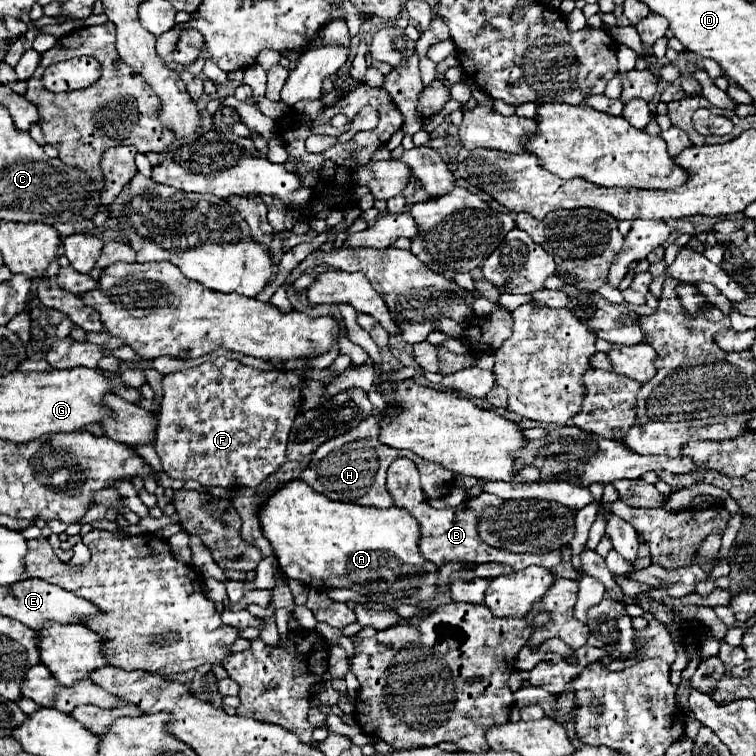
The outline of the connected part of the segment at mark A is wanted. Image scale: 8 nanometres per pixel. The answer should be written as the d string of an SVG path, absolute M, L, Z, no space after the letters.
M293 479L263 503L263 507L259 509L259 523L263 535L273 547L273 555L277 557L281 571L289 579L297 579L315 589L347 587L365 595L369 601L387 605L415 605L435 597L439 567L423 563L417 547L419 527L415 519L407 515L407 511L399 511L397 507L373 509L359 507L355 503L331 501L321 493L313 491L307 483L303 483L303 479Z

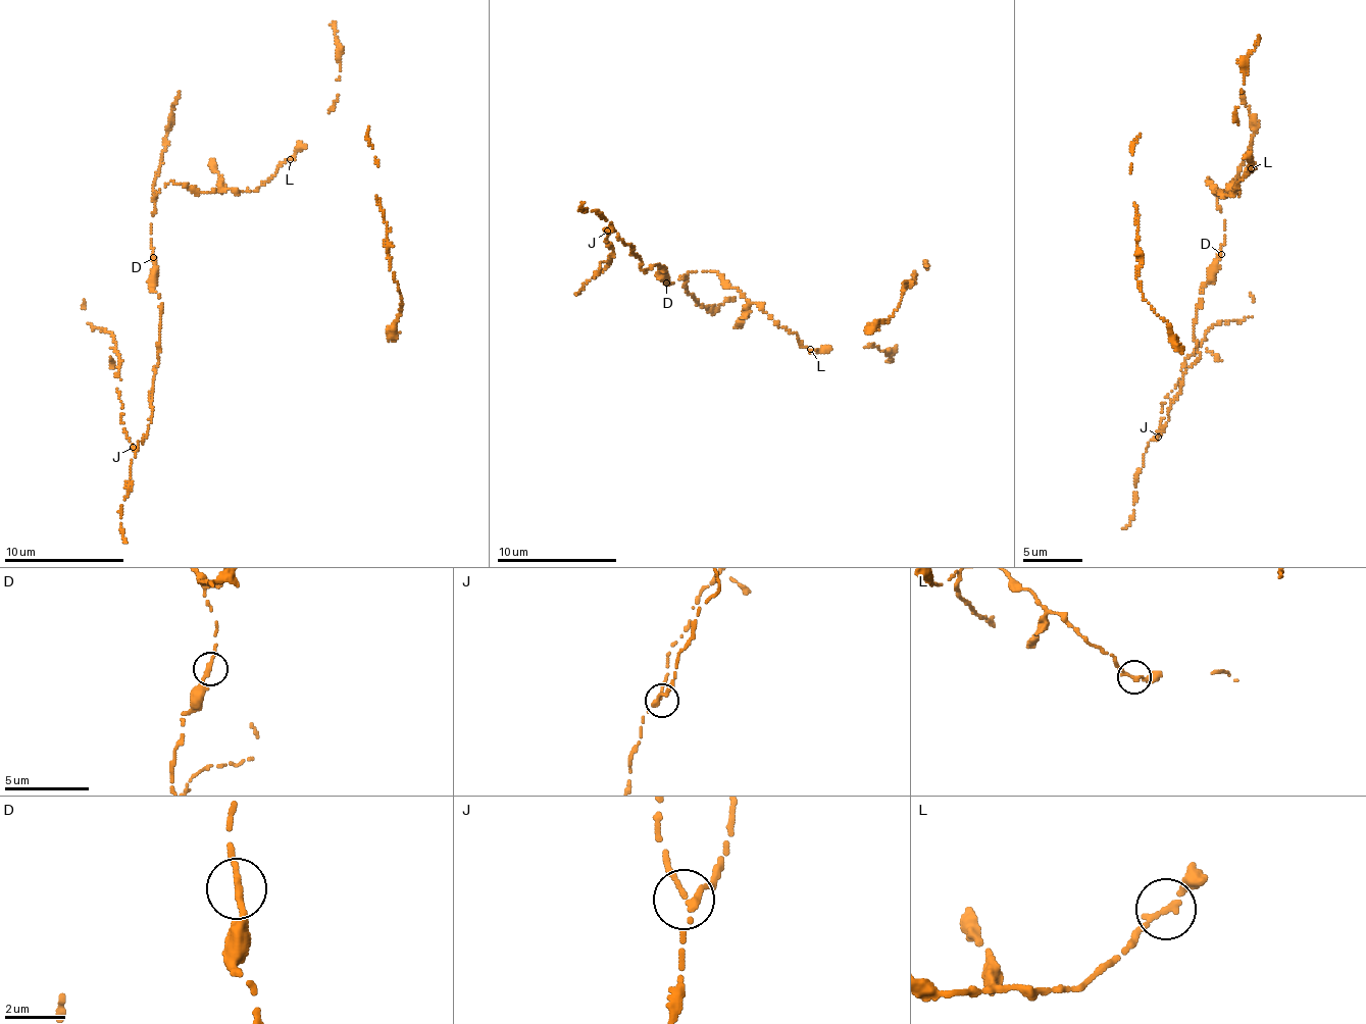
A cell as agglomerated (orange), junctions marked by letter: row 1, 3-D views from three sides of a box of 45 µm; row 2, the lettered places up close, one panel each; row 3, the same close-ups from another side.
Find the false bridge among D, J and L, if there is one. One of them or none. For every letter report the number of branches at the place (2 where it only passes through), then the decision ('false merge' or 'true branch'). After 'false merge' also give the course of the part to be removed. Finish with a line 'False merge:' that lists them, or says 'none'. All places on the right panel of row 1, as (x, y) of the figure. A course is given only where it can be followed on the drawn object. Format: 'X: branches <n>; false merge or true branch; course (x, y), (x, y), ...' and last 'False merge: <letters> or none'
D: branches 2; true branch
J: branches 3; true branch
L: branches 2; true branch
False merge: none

ASSIGNMENT -> Since the copy must contain no pictures, return only the text of the records, exactly as it stands.

RESPONSE TO THIS TASK ->
The outline of the connected part of the segment at mark A is wanted. Image scale: 8 nanometres per pixel. The answer should be written as the d string of an SVG path, absolute M, L, Z, no space after the letters.
M293 479L263 503L263 507L259 509L259 523L263 535L273 547L273 555L277 557L281 571L289 579L297 579L315 589L347 587L365 595L369 601L387 605L415 605L435 597L439 567L423 563L417 547L419 527L415 519L407 515L407 511L399 511L397 507L373 509L359 507L355 503L331 501L321 493L313 491L307 483L303 483L303 479Z

A cell as agglomerated (orange), junctions marked by letter: row 1, 3-D views from three sides of a box of 45 µm; row 2, the lettered places up close, one panel each; row 3, the same close-ups from another side.
Find the false bridge among D, J and L, if there is one. One of them or none. For every letter report the number of branches at the place (2 where it only passes through), then the decision ('false merge' or 'true branch'). After 'false merge' also give the course of the part to be removed. Finish with a line 'False merge:' that lists them, or says 'none'. All places on the right panel of row 1, as (x, y) of the figure. A course is given only where it can be followed on the drawn object. Format: 'X: branches <n>; false merge or true branch; course (x, y), (x, y), ...' and last 'False merge: <letters> or none'
D: branches 2; true branch
J: branches 3; true branch
L: branches 2; true branch
False merge: none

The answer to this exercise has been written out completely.